*Task details*
Where the word "CIRCLE" appears in a line below, copy the whole line.

*Exercise material*
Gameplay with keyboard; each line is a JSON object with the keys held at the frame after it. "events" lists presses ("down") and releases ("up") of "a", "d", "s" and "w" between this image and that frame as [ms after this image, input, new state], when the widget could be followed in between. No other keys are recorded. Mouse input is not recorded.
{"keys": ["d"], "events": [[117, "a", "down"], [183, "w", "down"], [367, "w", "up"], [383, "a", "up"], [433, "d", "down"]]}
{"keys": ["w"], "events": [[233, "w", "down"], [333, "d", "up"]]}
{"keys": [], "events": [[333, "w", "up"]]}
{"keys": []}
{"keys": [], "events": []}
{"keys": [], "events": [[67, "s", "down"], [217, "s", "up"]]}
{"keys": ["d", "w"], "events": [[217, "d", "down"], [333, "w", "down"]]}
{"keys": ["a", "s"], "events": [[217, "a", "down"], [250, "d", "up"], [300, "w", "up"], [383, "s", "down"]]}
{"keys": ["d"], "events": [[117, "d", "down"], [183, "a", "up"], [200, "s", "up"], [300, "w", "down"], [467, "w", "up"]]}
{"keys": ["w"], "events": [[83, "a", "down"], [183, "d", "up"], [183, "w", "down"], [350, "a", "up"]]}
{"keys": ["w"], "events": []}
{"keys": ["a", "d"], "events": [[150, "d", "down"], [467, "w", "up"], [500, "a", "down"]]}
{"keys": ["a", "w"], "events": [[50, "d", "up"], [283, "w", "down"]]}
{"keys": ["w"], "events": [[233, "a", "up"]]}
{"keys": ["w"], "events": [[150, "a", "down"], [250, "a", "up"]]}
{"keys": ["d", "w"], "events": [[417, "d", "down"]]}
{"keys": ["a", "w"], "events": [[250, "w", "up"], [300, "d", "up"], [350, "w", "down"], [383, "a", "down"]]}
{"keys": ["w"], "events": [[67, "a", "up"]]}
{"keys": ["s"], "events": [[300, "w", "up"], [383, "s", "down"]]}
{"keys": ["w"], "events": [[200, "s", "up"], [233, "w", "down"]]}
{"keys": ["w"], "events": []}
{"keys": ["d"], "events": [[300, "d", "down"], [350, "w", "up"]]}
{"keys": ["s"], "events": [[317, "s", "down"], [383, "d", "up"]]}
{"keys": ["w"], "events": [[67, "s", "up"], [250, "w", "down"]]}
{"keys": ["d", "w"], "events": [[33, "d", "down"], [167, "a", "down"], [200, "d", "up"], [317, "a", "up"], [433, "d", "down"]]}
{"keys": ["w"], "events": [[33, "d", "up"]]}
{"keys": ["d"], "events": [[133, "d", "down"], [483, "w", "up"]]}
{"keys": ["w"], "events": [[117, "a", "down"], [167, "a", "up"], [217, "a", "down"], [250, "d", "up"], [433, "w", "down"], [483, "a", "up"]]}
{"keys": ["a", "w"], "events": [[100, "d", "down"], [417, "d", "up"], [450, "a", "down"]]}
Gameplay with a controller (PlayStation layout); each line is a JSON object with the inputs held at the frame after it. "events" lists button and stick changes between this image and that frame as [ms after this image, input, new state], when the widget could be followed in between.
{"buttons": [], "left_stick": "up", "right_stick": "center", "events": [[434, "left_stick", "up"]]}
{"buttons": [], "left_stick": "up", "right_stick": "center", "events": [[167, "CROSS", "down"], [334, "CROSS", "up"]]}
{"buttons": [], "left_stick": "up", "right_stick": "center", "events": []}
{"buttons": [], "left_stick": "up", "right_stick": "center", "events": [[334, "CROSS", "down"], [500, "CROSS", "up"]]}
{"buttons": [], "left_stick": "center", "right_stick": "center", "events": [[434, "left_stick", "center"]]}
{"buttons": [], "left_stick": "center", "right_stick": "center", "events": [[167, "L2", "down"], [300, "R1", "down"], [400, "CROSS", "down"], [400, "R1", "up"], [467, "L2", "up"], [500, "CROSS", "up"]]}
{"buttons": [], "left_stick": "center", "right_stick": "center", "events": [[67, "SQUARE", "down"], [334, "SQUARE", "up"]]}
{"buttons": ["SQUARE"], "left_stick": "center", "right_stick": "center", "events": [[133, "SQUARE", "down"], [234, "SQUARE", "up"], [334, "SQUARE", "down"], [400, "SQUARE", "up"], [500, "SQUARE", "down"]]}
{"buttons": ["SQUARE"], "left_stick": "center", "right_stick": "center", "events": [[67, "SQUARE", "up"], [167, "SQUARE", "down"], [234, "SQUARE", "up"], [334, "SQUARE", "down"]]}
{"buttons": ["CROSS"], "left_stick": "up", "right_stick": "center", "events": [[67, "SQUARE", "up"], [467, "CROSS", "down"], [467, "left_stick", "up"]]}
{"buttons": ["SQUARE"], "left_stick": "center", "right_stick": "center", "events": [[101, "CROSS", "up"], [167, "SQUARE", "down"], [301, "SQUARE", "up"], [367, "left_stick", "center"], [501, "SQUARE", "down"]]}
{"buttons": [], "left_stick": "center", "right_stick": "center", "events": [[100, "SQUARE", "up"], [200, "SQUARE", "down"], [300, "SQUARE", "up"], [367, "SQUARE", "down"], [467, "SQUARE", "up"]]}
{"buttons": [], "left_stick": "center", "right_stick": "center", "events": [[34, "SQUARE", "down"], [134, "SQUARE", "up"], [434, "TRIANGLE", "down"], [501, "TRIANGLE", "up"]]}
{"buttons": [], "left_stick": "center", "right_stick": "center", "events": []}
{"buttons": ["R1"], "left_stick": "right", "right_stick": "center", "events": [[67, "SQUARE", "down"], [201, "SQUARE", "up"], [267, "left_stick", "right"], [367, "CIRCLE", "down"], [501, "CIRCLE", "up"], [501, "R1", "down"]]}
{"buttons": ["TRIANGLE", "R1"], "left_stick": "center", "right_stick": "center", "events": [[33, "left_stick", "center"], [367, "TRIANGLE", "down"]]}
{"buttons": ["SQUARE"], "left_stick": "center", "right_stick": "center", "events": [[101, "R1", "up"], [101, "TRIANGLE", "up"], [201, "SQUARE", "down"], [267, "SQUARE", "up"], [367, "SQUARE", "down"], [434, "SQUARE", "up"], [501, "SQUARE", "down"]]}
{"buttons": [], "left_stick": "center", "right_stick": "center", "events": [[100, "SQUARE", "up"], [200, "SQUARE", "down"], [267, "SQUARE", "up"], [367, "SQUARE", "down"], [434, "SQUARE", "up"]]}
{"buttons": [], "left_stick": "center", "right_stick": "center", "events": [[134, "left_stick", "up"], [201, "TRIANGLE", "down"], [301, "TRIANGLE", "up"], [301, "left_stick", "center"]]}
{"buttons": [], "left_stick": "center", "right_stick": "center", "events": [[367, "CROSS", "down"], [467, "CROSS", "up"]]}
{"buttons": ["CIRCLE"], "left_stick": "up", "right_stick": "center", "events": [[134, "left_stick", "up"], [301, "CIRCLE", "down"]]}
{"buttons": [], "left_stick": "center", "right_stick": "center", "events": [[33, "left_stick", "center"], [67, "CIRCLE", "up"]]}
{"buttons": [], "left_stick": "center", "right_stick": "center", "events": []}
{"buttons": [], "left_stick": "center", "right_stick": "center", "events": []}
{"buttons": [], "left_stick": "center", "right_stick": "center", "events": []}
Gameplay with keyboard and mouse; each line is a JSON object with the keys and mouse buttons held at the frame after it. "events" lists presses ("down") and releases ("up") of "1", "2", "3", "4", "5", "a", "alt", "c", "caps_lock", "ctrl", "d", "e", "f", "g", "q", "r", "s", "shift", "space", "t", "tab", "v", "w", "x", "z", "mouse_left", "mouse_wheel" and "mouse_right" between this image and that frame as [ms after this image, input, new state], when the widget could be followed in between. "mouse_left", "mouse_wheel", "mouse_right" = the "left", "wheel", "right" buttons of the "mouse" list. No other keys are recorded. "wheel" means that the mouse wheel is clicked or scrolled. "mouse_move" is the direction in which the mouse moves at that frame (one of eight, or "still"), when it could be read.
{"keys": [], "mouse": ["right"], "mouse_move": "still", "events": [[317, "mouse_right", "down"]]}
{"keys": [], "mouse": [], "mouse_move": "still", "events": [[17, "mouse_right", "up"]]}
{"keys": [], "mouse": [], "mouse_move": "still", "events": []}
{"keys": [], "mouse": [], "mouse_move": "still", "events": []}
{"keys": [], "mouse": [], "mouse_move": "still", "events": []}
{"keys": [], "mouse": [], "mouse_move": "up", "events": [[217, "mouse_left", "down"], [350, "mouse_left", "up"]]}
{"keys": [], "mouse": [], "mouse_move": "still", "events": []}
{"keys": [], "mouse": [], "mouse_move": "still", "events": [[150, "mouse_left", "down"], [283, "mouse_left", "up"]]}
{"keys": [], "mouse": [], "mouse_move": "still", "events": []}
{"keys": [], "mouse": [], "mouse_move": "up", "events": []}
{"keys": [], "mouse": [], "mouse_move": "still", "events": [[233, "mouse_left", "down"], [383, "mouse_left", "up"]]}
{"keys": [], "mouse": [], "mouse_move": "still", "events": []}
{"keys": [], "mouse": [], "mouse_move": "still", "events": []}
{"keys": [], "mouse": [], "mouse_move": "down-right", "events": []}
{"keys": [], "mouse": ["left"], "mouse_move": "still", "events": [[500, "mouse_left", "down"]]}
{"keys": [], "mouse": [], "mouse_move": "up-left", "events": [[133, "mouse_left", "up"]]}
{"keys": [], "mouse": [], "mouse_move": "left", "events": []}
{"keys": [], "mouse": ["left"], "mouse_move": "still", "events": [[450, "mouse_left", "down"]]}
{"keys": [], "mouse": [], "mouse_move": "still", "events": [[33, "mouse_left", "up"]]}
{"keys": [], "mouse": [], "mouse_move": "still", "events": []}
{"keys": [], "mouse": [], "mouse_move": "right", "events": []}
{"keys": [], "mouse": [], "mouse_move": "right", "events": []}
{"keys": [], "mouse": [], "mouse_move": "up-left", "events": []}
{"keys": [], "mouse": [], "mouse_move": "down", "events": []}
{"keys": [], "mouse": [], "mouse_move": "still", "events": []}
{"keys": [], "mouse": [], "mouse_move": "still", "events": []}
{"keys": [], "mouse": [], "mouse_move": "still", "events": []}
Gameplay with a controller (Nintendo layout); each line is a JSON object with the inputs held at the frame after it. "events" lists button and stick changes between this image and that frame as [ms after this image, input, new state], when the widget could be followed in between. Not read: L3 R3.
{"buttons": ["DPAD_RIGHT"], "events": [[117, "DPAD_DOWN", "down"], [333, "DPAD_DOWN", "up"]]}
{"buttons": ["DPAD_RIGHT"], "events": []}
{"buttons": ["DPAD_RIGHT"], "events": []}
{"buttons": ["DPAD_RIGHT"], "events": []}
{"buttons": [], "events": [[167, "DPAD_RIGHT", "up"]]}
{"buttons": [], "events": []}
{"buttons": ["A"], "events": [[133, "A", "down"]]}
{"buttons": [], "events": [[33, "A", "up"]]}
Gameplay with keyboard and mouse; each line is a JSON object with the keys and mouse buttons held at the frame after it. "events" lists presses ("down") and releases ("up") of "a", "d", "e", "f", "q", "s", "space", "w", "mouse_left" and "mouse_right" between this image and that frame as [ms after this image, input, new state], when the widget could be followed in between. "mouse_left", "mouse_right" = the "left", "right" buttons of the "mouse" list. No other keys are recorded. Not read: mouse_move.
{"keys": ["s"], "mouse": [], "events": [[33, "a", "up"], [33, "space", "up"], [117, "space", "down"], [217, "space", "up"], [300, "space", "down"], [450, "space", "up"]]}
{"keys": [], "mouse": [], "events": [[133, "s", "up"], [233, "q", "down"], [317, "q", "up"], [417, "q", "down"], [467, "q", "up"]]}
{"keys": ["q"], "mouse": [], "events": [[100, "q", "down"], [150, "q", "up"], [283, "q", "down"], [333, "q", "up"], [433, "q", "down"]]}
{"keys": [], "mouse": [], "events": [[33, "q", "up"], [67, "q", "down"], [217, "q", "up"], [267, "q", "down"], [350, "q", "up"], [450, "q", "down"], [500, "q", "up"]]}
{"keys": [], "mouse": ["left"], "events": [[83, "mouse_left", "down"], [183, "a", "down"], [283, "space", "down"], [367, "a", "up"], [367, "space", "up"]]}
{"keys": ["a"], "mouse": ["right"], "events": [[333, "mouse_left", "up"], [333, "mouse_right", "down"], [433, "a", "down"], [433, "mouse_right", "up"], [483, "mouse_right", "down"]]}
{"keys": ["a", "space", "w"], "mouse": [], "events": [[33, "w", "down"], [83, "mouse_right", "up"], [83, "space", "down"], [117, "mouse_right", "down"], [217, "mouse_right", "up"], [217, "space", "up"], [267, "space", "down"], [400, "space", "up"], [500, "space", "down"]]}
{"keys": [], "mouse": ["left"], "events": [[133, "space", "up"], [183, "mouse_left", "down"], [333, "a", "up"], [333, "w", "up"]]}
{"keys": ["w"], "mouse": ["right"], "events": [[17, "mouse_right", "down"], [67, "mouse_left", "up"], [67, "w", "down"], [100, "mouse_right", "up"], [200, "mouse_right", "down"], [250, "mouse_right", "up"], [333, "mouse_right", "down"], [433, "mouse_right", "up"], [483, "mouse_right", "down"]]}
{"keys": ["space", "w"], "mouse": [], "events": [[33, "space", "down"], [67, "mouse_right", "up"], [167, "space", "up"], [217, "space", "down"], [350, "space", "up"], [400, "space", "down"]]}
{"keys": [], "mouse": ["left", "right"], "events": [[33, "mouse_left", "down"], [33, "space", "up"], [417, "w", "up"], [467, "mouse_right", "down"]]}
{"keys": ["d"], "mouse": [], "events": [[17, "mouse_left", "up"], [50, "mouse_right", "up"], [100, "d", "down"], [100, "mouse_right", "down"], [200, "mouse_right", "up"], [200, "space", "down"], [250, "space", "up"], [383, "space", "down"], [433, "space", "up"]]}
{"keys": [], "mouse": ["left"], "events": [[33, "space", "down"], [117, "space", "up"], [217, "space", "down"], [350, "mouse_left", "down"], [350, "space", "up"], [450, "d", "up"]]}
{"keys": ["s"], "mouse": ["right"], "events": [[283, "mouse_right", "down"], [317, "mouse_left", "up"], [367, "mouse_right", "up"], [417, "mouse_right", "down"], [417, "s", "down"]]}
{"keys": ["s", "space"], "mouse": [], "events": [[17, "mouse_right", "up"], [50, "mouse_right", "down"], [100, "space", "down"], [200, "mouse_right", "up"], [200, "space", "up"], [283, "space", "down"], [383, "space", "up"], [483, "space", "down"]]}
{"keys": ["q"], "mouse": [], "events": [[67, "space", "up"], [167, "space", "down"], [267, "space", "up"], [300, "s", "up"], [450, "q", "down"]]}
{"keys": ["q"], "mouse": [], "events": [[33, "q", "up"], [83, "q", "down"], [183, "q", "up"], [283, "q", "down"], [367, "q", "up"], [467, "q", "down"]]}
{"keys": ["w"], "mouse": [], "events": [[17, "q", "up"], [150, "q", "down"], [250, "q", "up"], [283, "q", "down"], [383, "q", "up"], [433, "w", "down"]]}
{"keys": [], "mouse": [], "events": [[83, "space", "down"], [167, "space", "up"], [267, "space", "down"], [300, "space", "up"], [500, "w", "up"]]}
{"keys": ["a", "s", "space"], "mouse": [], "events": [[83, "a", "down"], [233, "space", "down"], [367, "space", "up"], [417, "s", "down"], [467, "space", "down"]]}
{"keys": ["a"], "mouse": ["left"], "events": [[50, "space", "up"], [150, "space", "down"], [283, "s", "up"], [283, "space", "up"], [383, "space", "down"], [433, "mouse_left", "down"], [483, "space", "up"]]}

*Answer section*
{"buttons": ["R1"], "left_stick": "right", "right_stick": "center", "events": [[67, "SQUARE", "down"], [201, "SQUARE", "up"], [267, "left_stick", "right"], [367, "CIRCLE", "down"], [501, "CIRCLE", "up"], [501, "R1", "down"]]}
{"buttons": ["CIRCLE"], "left_stick": "up", "right_stick": "center", "events": [[134, "left_stick", "up"], [301, "CIRCLE", "down"]]}
{"buttons": [], "left_stick": "center", "right_stick": "center", "events": [[33, "left_stick", "center"], [67, "CIRCLE", "up"]]}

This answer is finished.